Die Marktaussichten für weitere Bibliotheken sind auch in den kommenden Jahren unverändert gut. Dies trifft natürlich für die offenen Systeme ebenfalls zu, deren Daten gleichfalls langfristig archiviert werden müssen.

Annähernd 20 Prozent der bereits vorhandenen 18-Spur-Systeme wurden 1996 auf 36 Spuren erweitert. Dieses Aufrüstungsvolumen bedeutet eine Verdreifachung gegenüber 1995. Bei den Neuinvestitionen stellt sich der Markt ähnlich dar, auch hier ein Anstieg von mehr als 200 Prozent.

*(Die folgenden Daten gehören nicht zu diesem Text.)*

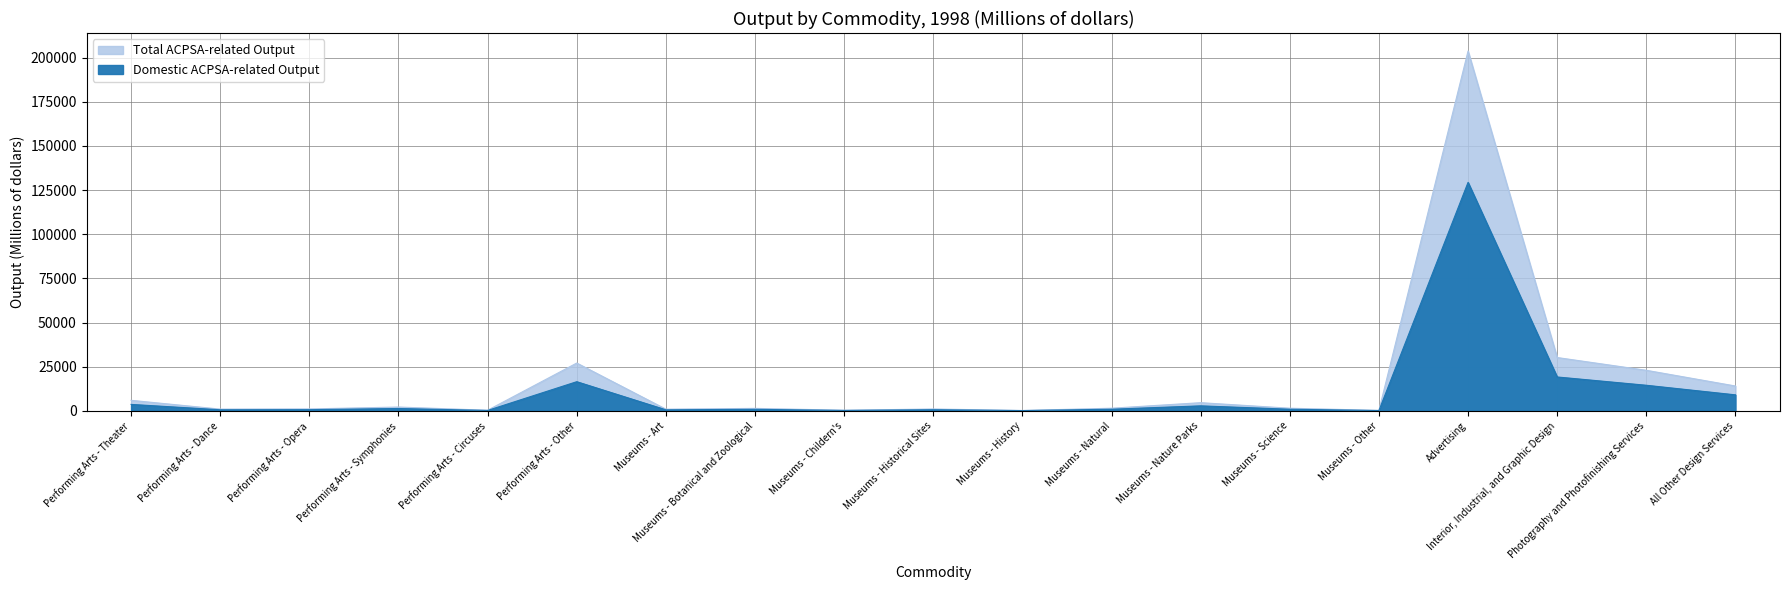

What is the average value of the Total ACPSA-related Output series?

16830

Die Zahlen bestätigen die enorm wachsenden Datenbestände in den Unternehmen, die nicht nur abgelegt, sondern in ständigem Zugriff gehalten werden müssen, um beispielsweise - Stichwort Data-Warehousing - Auswertungen oder Planungen aus ihnen ableiten zu können.

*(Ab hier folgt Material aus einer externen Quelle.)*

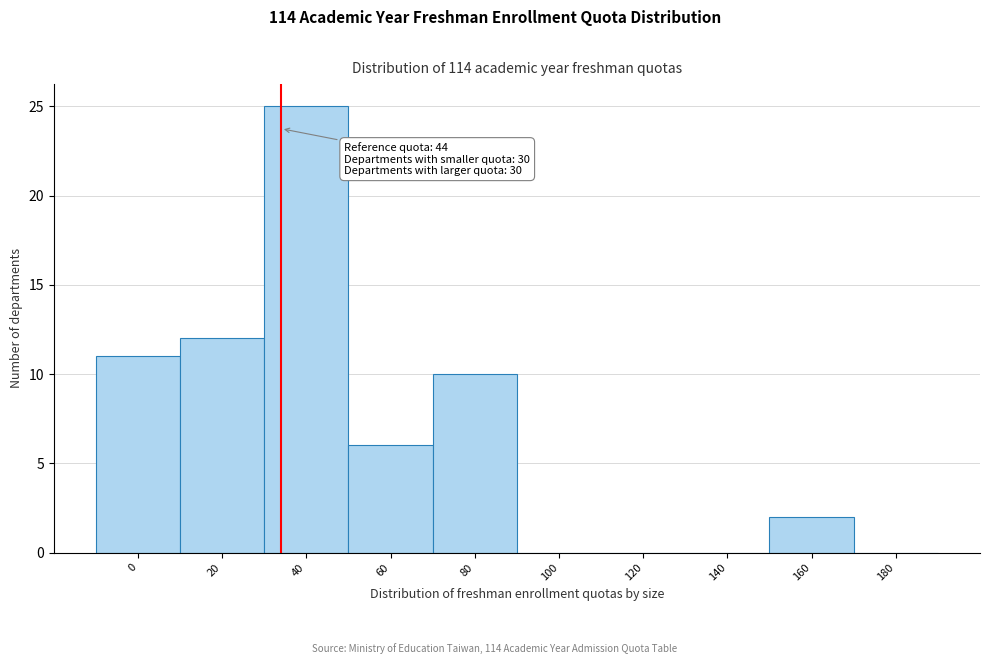

Reading left to right, what are all the values shown in this chart?

0=11	20=12	40=25	60=6	80=10	100=0	120=0	140=0	160=2	180=0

Marktführer unter den Anbietern von Bandrobotern ist Storage Technology mit seiner "Timber- line". Bedingt dadurch konnte das Unternehmen auch zum führenden Anbieter von Bandlaufwerken avancieren.

Das Wachstum der Datenmengen wird auch in den kommenden Jahren anhalten und damit weitere neue Technologien hervorbringen beziehungsweise die Marktanteile zwischen den bereits vorhandenen Medien weiter verschieben. Für eine langfristige Archivierung werden die optischen Speichermedien auch künftig mit Sicherheit an Boden gewinnen und hier den bekannten Bandarchiven den Rang ablaufen.

Dieser Trend hat jedoch erst begonnen und kann daher besonders im traditionellen Mainframe-Bereich den klassischen Medien noch nicht das Wasser reichen. Ihre geringere Anfälligkeit für Betriebsstörungen und Datenverluste sowie ihre platzsparende Archivierung wird aber mit hoher Wahrscheinlichkeit den Siegeszug einleiten, zumal auch die Mediumkosten in den vergangenen zwei Jahren enorm gesunken sind.

Angeklickt

Wenn es um die Speicherung der so wichtigen Daten geht, haben Anwender sich nicht von sonstigen auf Dezentralisierung hinauslaufenden Trends in die Irre führen lassen. Die sicherste Lösung ist immer noch eine zentrale, schon allein aus Gründen der besseren Überwachungsmöglichkeiten. Mag die Rechnerarbeit in verteilten Server-Umgebungen erfolgen, die Datenhaltung bleibt meist zentral wie in Mainframe-Zeiten. Diesen Trend fördert noch der extensive Speicherbedarf moderner Anwendungen. Sie erfordern eine hohe Nutzung der Kapazitäten - nicht zuletzt angesichts knapper Budgets. Der Preisverfall macht Neuinvestitionen möglich. Hersteller begegnen dem Marktdruck durch neue Bündnisse mit einstigen Konkurrenten.

*Carl Mühlner ist Geschäftsführer der Marktforschungsunternehmen Gartner Group und Dataquest in München und Frankfurt.